Work to complete:
For each line below that contains the string "Tidak", copy that line.

Data under study:
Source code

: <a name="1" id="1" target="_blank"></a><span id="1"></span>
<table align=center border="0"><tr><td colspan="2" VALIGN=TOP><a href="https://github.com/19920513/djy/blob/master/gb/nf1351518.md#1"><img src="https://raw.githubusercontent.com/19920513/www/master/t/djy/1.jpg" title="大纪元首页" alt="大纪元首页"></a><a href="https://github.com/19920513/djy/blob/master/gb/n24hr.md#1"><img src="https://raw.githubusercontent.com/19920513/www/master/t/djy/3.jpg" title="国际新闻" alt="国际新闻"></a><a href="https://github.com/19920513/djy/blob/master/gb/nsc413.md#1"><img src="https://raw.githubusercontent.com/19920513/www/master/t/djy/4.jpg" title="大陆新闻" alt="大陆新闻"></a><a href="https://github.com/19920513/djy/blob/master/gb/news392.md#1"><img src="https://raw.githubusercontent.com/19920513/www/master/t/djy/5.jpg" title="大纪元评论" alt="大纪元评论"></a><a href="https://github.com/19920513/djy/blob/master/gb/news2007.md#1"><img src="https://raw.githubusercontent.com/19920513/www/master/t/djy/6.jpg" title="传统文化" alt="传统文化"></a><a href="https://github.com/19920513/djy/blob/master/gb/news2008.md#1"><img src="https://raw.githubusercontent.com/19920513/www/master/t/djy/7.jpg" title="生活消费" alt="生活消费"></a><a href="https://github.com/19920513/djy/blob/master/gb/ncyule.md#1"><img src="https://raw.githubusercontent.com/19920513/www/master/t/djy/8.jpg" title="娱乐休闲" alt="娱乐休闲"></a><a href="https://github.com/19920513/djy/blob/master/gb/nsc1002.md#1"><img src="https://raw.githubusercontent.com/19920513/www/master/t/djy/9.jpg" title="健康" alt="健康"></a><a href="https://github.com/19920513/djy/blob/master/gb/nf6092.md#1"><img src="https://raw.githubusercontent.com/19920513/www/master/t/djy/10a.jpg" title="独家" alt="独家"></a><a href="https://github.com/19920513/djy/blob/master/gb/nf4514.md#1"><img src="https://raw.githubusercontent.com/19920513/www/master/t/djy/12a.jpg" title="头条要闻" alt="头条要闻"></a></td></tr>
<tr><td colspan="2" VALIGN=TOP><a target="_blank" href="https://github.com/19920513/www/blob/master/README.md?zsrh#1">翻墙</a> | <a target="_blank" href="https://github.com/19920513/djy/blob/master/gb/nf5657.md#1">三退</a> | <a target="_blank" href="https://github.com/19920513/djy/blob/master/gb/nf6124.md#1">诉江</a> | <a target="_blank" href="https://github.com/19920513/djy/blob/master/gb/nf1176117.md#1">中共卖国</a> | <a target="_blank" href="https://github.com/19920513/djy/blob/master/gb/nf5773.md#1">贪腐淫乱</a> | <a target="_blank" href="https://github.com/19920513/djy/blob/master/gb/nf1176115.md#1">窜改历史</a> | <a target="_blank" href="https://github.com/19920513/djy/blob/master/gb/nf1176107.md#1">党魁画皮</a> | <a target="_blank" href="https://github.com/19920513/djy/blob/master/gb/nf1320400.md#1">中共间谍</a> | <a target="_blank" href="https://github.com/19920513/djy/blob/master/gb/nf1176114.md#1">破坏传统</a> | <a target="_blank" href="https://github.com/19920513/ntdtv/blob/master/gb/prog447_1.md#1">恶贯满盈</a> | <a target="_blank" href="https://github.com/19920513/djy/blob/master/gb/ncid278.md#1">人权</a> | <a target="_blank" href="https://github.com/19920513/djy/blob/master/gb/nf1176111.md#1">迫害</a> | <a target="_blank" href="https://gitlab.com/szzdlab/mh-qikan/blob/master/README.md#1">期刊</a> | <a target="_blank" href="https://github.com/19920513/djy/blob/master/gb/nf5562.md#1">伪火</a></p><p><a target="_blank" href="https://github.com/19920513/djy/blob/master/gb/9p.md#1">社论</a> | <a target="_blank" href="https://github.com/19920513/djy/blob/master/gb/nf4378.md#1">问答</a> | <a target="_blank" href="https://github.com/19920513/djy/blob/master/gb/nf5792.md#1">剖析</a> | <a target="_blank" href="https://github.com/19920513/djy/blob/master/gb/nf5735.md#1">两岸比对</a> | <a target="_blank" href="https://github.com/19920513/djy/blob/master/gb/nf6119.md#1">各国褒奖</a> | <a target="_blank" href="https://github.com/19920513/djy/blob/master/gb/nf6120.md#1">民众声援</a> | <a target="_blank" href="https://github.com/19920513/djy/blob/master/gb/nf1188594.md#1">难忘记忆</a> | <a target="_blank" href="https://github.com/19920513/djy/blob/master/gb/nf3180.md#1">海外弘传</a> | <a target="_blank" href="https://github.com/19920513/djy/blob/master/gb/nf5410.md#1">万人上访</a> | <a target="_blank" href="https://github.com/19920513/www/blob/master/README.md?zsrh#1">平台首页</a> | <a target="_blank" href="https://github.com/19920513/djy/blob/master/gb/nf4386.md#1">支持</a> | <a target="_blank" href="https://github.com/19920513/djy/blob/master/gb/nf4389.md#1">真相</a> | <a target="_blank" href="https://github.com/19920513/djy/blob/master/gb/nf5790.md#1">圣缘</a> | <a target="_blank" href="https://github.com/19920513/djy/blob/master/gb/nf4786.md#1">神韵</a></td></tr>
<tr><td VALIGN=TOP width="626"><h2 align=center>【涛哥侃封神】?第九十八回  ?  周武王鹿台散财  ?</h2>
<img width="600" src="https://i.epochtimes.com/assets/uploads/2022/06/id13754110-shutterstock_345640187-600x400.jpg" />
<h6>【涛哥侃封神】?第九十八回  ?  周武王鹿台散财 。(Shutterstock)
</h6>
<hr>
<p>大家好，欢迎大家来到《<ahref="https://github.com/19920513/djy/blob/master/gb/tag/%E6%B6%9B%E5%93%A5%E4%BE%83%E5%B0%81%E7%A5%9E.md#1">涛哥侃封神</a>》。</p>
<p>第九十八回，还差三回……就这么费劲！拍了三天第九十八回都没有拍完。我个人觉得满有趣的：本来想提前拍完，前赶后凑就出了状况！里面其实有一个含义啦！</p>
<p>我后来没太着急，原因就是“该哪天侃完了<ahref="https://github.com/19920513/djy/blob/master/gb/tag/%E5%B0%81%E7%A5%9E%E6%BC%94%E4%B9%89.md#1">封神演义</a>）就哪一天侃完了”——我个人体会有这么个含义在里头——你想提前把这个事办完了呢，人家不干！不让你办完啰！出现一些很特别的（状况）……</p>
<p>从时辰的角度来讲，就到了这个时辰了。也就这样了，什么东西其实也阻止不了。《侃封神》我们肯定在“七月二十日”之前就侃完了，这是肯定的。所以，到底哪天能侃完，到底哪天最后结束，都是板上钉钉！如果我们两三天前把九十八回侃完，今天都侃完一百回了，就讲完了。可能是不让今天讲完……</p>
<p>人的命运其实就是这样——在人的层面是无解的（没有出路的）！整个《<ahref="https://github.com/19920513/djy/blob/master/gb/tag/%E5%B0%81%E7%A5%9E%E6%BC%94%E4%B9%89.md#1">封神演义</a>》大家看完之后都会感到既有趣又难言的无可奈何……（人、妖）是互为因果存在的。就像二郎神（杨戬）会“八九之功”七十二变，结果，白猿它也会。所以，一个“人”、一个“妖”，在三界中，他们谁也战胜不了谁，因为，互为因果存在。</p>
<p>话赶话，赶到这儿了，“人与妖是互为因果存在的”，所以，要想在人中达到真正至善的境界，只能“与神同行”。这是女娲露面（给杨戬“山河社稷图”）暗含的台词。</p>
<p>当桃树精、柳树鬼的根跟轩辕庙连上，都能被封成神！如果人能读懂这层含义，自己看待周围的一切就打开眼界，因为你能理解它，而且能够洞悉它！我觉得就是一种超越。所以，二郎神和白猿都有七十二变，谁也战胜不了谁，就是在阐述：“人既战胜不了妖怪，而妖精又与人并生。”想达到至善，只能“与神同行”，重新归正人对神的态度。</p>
==
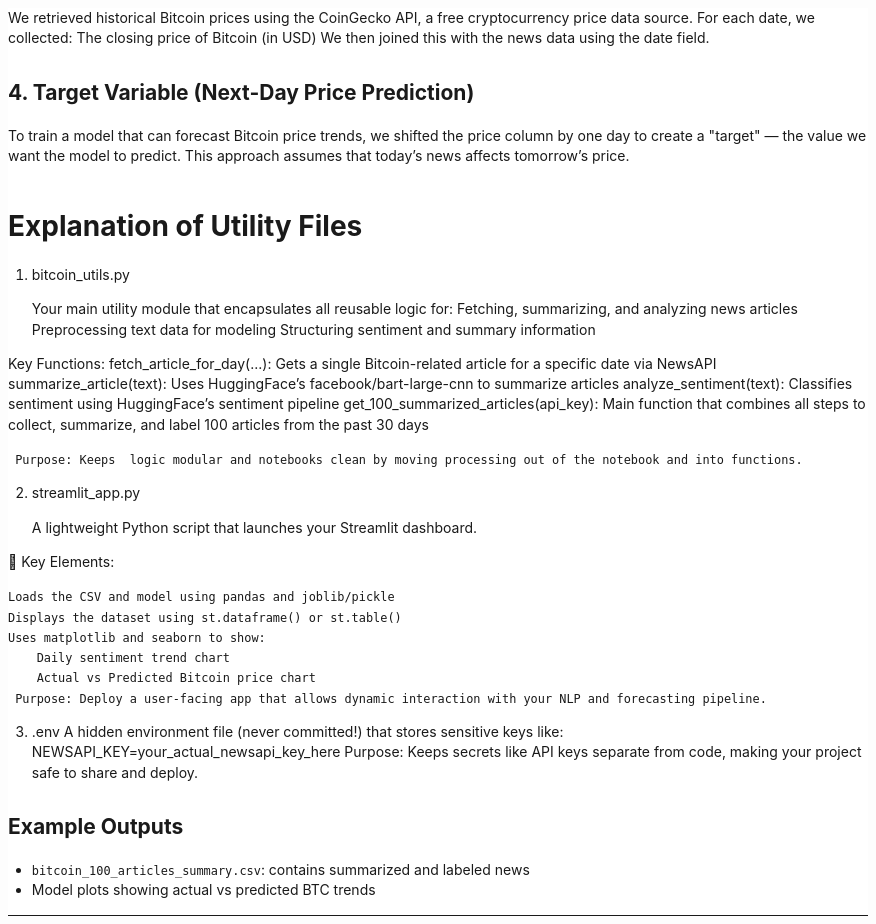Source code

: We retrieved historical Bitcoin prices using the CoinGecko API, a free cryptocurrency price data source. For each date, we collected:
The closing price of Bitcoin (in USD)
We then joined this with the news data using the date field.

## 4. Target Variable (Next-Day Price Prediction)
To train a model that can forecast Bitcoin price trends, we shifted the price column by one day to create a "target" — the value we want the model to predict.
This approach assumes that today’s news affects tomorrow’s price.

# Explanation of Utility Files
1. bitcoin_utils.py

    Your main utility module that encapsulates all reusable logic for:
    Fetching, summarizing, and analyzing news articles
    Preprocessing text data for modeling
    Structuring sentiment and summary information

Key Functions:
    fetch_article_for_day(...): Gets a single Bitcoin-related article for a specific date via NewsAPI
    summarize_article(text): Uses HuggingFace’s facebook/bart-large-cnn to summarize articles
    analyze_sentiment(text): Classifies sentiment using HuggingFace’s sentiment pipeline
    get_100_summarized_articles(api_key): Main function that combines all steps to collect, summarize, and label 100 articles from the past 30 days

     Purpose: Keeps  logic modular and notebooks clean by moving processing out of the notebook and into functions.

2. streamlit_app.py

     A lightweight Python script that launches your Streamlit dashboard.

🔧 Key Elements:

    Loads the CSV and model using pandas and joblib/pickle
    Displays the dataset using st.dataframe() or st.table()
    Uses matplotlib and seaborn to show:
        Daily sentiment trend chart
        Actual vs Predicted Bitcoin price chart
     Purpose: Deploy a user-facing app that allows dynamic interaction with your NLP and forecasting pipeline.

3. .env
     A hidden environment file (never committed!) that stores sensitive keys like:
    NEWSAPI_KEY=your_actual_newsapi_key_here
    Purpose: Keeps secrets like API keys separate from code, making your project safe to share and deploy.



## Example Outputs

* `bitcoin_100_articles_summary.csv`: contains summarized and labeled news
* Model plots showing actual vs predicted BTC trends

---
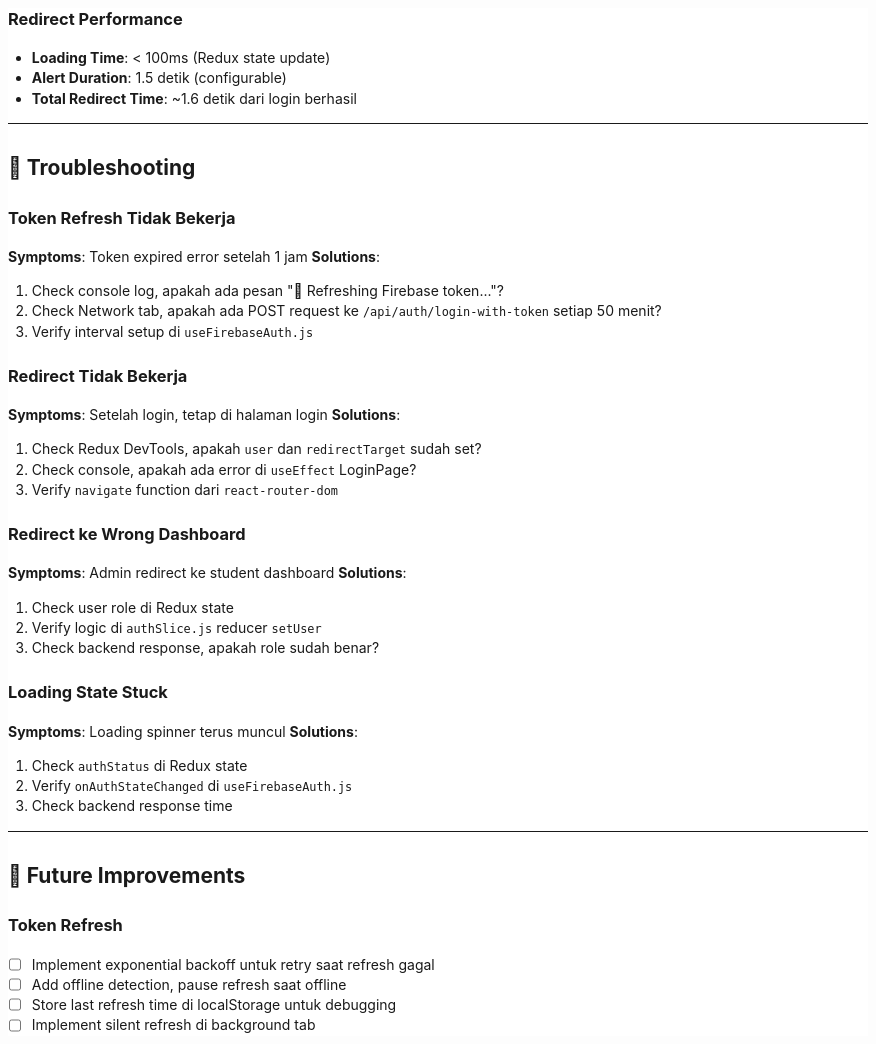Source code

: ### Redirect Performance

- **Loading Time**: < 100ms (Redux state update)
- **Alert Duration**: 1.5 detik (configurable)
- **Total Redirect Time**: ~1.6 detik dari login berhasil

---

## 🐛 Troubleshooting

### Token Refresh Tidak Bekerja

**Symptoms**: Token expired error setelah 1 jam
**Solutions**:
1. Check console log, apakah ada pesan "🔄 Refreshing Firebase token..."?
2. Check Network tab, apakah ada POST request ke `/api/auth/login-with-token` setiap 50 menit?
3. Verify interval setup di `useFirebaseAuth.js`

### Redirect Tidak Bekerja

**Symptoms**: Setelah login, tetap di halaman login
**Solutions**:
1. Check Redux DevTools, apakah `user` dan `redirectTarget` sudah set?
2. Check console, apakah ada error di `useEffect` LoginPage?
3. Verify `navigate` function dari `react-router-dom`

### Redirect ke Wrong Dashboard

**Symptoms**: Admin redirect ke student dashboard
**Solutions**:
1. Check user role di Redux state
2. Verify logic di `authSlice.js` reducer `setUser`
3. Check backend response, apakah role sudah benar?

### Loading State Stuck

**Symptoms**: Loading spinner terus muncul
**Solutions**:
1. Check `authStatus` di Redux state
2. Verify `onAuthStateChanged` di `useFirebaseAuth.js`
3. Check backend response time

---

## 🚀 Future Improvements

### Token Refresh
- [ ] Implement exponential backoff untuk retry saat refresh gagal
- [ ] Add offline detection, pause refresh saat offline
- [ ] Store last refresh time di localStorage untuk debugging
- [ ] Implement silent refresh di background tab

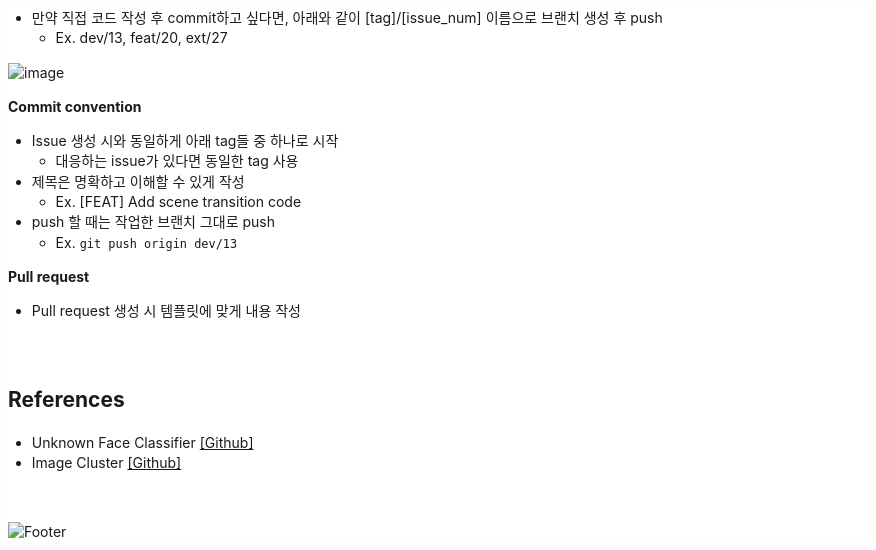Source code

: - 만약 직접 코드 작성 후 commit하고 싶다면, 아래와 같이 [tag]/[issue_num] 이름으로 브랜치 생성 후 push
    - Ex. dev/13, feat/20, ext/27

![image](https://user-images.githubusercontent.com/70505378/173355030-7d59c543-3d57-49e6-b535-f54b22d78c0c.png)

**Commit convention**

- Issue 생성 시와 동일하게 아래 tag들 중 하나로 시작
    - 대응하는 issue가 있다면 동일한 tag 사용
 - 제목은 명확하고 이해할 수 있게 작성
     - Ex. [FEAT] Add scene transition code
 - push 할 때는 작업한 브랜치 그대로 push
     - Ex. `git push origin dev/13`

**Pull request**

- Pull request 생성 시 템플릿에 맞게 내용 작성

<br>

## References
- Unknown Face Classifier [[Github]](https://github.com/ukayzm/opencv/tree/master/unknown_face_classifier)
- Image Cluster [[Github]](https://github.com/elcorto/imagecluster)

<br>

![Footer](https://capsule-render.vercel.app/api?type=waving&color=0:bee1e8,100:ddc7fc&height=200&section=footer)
==
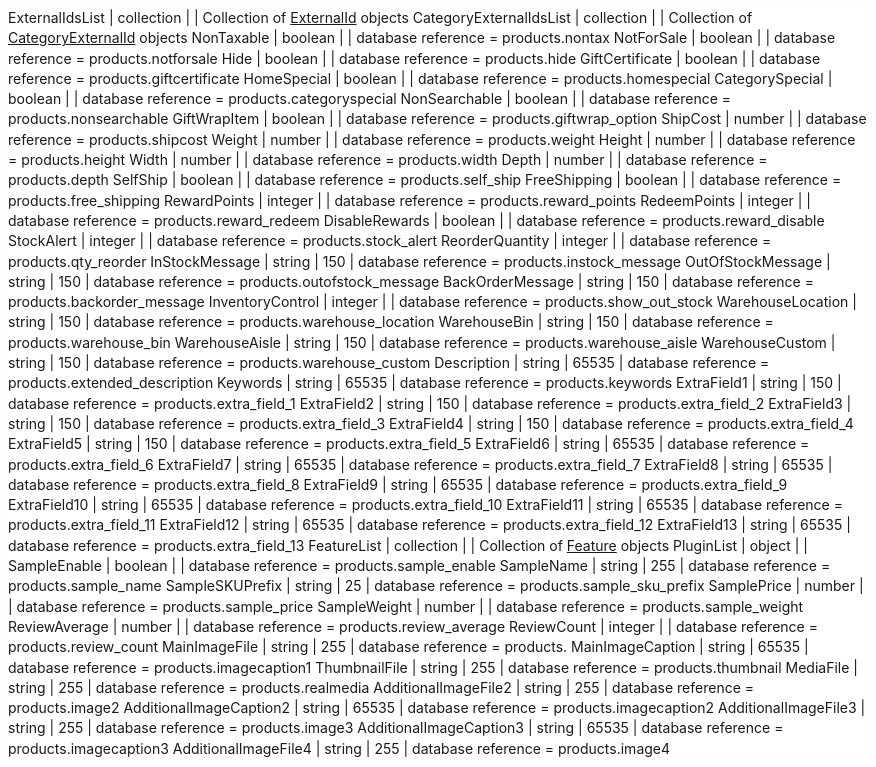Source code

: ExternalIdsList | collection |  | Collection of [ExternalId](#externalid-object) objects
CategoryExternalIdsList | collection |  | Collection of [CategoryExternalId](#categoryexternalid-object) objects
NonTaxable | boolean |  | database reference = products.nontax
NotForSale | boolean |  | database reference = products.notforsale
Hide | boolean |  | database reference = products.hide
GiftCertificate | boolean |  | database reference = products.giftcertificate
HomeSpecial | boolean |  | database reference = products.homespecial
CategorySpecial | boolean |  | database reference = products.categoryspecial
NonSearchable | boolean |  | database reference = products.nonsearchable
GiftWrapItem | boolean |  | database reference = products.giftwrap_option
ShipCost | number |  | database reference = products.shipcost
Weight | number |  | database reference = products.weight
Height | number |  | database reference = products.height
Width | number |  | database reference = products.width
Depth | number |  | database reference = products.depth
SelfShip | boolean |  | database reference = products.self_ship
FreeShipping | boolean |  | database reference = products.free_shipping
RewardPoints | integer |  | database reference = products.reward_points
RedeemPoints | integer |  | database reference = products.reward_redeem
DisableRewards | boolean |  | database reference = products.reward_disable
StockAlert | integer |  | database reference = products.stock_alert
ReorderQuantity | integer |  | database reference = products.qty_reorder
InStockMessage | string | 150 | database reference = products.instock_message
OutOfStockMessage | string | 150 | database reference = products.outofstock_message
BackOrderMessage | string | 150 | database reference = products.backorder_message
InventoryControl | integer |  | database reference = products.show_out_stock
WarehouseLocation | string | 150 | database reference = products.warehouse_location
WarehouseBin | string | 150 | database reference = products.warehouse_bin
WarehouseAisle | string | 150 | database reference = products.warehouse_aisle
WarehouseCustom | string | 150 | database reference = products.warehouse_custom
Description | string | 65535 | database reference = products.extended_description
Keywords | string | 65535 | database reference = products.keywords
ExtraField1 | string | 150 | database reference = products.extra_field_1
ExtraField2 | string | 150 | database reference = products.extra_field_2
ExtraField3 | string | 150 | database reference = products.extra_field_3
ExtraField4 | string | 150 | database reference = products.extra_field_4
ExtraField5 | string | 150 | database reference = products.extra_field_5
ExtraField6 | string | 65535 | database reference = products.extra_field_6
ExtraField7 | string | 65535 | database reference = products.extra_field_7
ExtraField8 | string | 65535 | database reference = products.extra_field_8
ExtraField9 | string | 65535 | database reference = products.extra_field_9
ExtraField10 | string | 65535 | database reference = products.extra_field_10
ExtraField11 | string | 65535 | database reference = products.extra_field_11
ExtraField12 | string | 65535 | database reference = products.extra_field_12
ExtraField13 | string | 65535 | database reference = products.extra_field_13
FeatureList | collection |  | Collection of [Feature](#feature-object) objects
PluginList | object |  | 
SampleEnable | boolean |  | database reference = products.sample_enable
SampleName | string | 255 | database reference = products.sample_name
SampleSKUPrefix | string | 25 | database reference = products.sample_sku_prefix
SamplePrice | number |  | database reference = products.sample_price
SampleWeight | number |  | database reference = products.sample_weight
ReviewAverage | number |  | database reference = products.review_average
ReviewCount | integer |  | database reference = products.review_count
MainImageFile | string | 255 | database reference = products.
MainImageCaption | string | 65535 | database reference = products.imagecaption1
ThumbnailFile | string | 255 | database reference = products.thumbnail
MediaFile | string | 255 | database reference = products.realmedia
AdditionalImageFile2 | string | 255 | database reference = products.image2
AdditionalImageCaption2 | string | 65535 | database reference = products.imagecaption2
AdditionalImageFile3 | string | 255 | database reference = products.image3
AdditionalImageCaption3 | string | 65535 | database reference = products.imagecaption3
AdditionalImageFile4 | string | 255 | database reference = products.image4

Task solution:
### Token Refresh Tidak Bekerja
### Redirect Tidak Bekerja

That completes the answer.